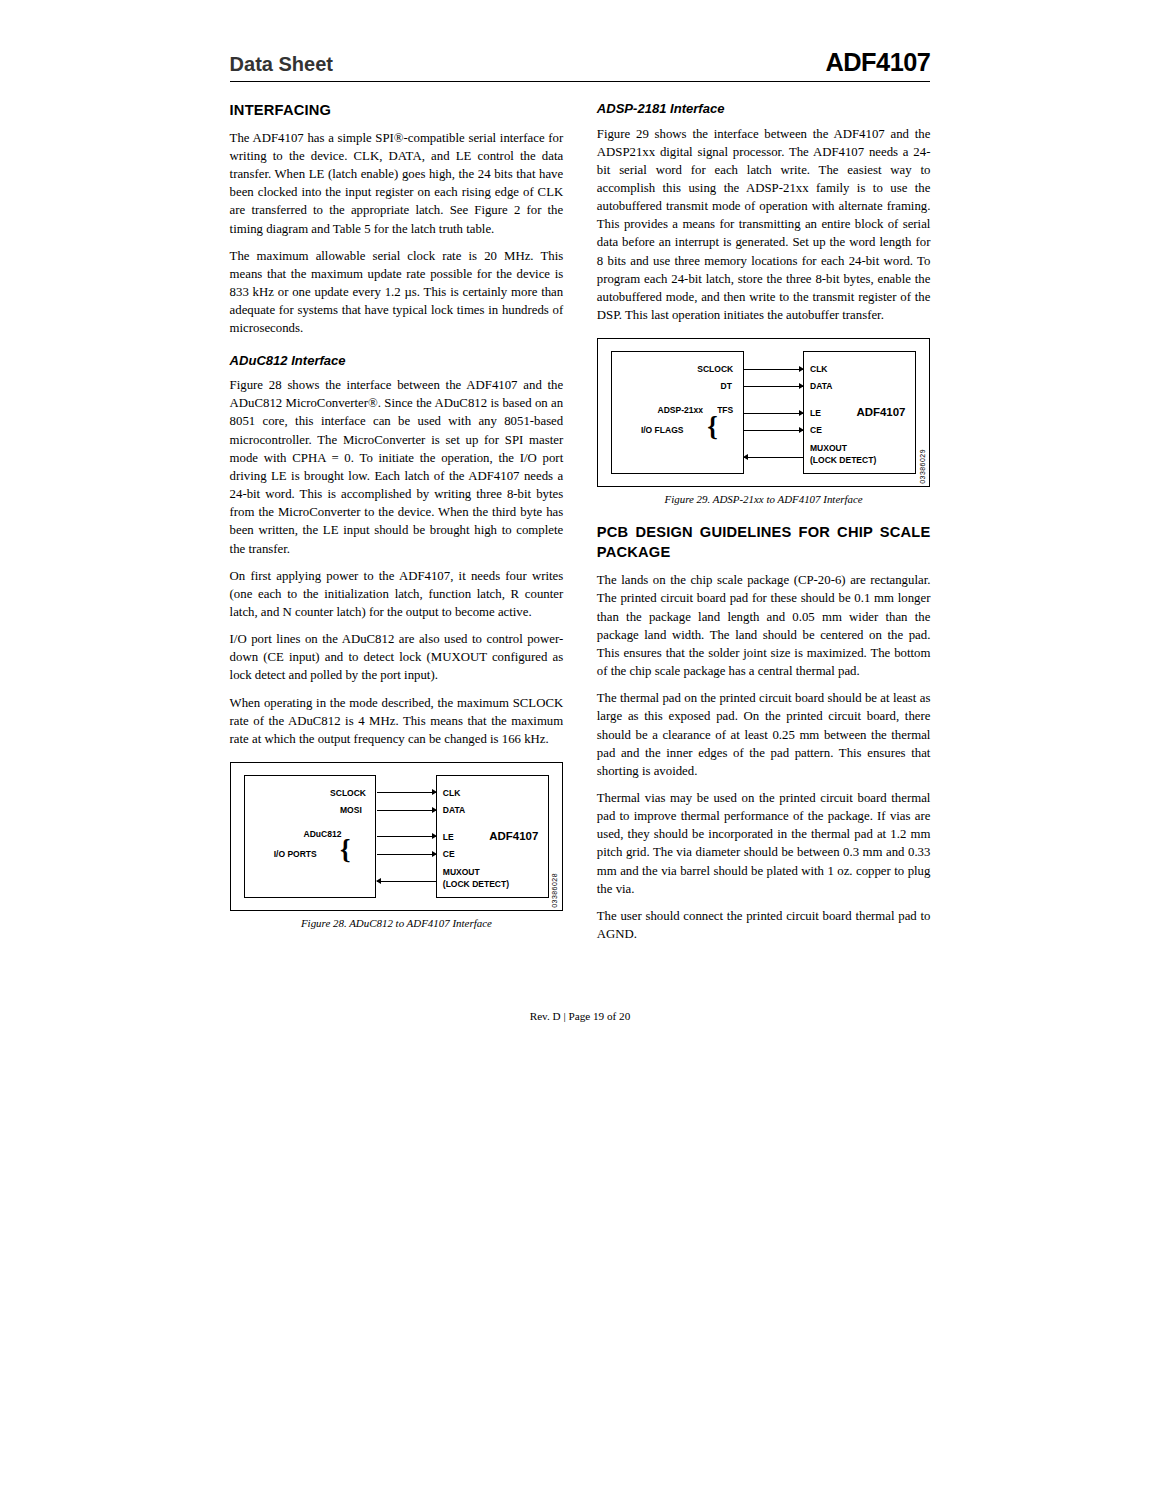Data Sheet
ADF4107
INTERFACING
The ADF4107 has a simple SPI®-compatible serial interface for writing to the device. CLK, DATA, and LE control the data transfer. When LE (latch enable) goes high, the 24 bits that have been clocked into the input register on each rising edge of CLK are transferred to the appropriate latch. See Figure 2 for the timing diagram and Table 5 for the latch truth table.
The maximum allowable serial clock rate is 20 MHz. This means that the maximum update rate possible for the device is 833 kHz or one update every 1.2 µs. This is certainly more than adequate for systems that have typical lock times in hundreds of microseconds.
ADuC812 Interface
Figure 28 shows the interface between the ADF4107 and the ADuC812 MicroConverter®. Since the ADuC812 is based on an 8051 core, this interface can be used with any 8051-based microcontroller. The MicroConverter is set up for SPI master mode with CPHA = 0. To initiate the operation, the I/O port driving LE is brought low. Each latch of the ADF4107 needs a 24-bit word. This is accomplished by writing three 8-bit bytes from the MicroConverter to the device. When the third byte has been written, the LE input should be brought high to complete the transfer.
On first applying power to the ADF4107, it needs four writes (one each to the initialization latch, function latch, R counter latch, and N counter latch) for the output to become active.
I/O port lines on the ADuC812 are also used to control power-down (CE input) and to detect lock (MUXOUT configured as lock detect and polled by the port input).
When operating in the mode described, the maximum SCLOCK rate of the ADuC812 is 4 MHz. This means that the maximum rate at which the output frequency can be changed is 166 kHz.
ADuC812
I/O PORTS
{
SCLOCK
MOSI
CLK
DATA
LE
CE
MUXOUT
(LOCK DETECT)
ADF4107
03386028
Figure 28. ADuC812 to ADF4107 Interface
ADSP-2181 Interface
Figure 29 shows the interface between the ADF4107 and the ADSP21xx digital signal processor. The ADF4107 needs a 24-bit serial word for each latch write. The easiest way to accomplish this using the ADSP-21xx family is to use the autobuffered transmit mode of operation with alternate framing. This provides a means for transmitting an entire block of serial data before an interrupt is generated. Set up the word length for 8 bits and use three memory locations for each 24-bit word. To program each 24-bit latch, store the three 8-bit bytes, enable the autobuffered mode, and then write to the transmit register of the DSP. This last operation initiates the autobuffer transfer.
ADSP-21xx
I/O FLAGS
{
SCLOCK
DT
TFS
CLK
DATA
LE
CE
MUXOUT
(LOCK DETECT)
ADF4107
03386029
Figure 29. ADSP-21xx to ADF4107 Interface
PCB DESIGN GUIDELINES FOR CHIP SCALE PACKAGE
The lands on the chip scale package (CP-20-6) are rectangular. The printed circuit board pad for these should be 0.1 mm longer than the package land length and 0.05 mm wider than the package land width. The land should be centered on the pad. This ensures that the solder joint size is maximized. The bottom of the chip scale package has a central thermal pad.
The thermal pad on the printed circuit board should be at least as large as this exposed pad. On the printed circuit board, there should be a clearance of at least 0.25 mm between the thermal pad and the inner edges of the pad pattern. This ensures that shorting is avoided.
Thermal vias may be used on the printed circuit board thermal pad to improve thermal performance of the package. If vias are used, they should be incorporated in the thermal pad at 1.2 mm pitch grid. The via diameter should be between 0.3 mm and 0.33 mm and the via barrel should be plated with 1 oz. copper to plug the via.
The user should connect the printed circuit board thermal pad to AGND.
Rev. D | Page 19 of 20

---

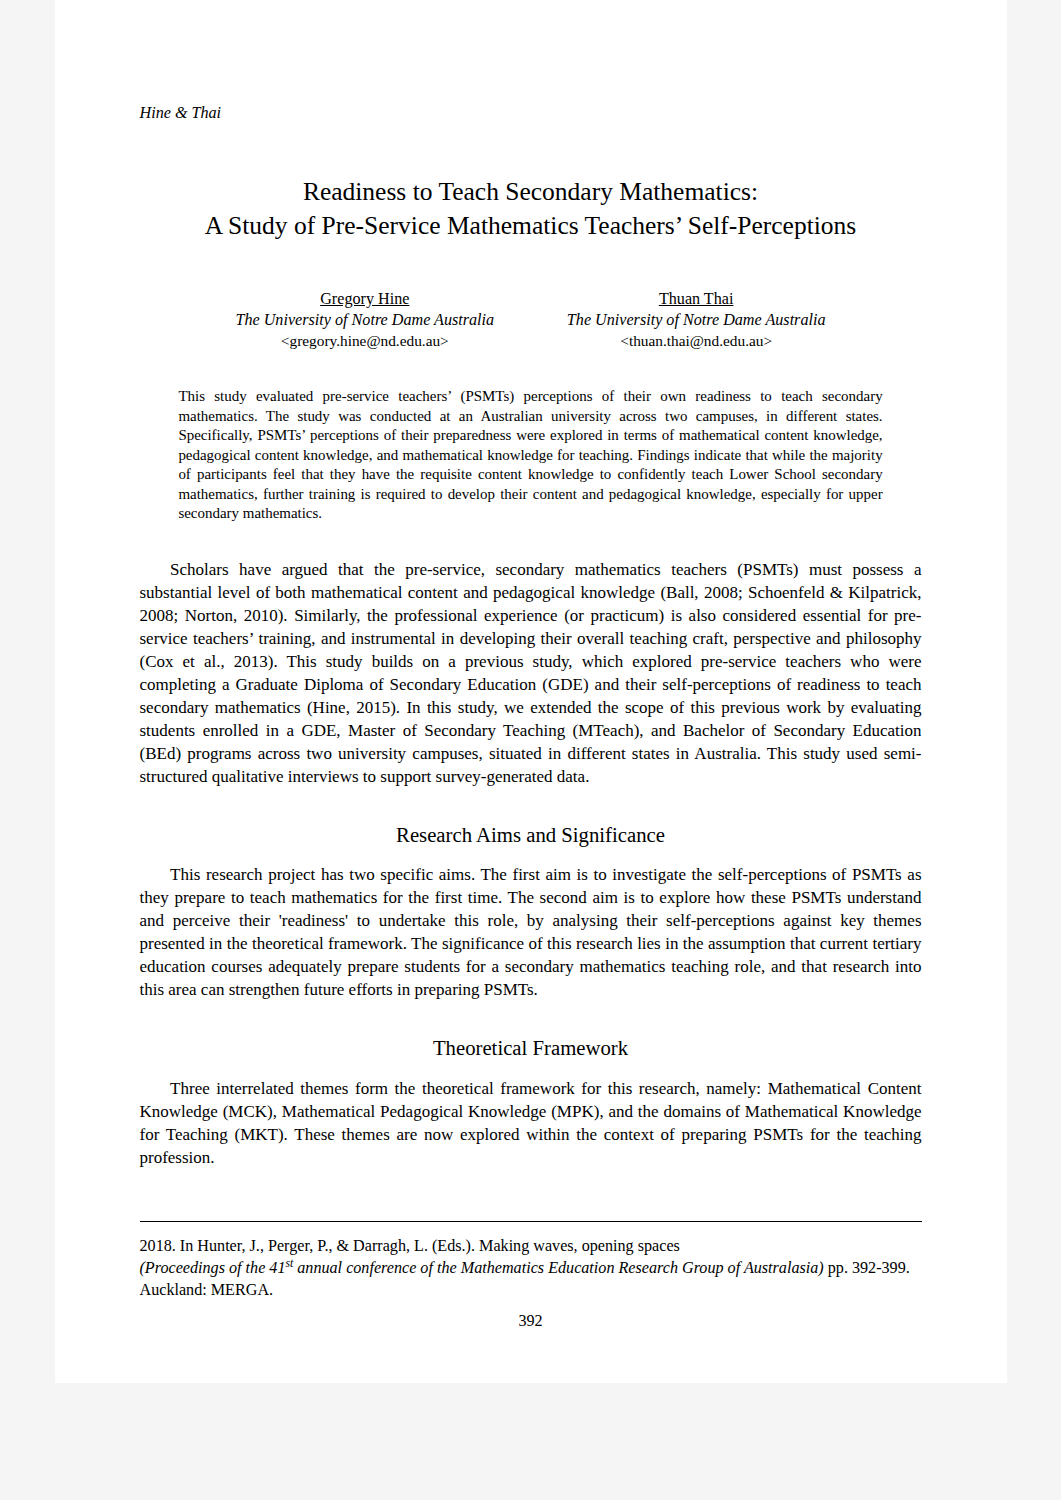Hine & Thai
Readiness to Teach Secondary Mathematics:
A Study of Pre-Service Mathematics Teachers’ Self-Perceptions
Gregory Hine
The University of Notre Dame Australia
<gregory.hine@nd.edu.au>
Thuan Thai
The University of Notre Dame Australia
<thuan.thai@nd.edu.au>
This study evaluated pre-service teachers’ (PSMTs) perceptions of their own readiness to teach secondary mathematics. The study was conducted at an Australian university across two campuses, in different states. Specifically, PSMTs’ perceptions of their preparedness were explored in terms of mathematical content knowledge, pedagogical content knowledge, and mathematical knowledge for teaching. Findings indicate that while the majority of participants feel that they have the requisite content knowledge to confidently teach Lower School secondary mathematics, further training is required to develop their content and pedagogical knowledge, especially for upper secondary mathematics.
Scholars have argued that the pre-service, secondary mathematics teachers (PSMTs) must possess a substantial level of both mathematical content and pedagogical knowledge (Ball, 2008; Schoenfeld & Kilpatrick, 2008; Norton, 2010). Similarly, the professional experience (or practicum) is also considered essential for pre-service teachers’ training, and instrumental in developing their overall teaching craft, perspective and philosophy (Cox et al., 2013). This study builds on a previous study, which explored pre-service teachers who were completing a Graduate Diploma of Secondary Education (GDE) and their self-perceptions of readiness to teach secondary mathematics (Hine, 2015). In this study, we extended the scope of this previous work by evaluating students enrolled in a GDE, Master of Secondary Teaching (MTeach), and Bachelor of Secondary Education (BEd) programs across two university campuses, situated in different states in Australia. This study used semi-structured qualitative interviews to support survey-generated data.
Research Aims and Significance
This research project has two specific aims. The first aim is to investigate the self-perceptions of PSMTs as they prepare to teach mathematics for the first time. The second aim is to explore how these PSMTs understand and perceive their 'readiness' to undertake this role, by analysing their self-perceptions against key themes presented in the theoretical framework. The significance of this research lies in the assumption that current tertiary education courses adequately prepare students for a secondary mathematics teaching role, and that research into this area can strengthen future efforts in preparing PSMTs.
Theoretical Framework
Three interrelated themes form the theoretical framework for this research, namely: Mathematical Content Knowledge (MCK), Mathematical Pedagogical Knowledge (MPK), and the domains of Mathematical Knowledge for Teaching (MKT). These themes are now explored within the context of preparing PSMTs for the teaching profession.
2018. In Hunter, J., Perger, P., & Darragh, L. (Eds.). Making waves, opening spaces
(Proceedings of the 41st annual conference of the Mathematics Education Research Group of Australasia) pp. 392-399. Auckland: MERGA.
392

---

● **Try it**
The answer must be a single number: the count of lines above that contain the word "maximum".

● **Reply to the exercise**
2